In “Bright Horses,” the sweepingly gorgeous second track, the narrator is at first taken by the image of the freely running animals of the title: “They are horses of love, their manes full of fire / They are parting the cities, those bright burning horses.” But there quickly comes a turnabout of realization: “We are all so sick and tired of seeing things as they are / Horses are just horses and their manes aren’t full of fire…. And the little white shape dancing at the end of the hall / Is just a wish that time can’t dissolve at all.” In “Sun Forest,” the narrator watches children ascending a glorious spiral staircase into the bright sun. “Come on, everyone!” he exclaims, but just as quickly, he sinks into despair: “A man called Jesus, he promised he would leave us / With a word that would light up the night.... But the stars hang from threads and blink off one by one / And it isn’t any fun...to be standing here alone.”

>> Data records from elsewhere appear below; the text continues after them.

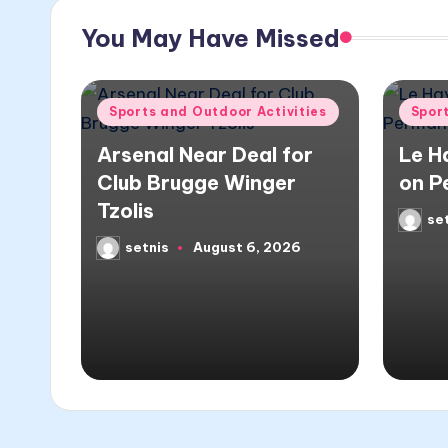
You May Have Missed
Posted
Poste
Sports and Outdoor Activities
Spor
in
in
Arsenal Near Deal for
Le H
Club Brugge Winger
on P
Tzolis
se
Poste
by
setnis
August 6, 2026
Posted
by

The whole album feels like this: tentatively hopeful, upward-looking, but threatening to tumble down at any time. “Love’s like that you know,” he sings in “Ghosteen,” one of the “parent” tracks. “It’s like a tidal flow / And the past with its fierce undertow / Won’t ever let us go.” Images leap up unbidden, especially a dancing, “twirling” child, sometimes solid and real, and sometimes a wisp. “There is nothing wrong with loving something you can’t hold in your hand,” the narrator says. “There’s nothing wrong with loving things that cannot even stand.” The closing track, “Hollywood,” echoes the opener and brings us back to where we began: “I’m just waiting now for peace to come.”

Cave has done a lot while he’s been waiting, putting himself and his wounds out into the open to draw closer to others, including his wife. “It turns out that being forced to grieve openly basically saved us,” Cave said in an interview. After Arthur’s death, he embarked on a solo tour simply called “Conversations with Nick Cave,” live events in which attendees could ask Cave anything, and he promised to answer as honestly as possible. This grew into the Red Hand Files, an email newsletter in which Cave responds to questions that fans send in. Addressing a variety of topics—death, addiction, existential crises, the nature of art, God, #MeToo—Cave answers with sensitivity and generosity, entirely unironic about his need to give and receive love.

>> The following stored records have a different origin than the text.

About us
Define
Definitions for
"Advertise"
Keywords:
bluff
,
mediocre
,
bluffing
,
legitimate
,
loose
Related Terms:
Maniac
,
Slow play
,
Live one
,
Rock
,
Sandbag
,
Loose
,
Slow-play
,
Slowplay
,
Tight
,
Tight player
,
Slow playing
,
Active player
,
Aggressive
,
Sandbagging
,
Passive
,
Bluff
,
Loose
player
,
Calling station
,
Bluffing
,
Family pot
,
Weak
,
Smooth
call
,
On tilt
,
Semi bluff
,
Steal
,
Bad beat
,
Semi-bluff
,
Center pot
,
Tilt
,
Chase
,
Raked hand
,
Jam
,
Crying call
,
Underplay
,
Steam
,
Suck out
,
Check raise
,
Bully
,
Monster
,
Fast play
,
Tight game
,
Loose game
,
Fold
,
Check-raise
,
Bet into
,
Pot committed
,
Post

In one entry, Cave tells a story about a trip he and his wife took eight months after Arthur’s accident. He describes breaking down in tears on seeing a cat that had been hit by a car: “At that moment something ruptured…. Life was too much. It was literally impossible to bear. My son was gone. I would never see him again.” Seeing such suffering exterior to him, Cave writes, “The vision of the dying cat wrenched me from my own self-absorption and bitterness and isolation and loneliness and showed me that the world, in all its terrible wounded beauty, was in need of our urgent attention.”

Cave has spent a long career attending to a wounded world, sifting through the worst of humanity to find a glimmer of grace. Ghosteen is a loving, and lovely, addition to that project.

Regina Munch is an associate editor at Commonweal.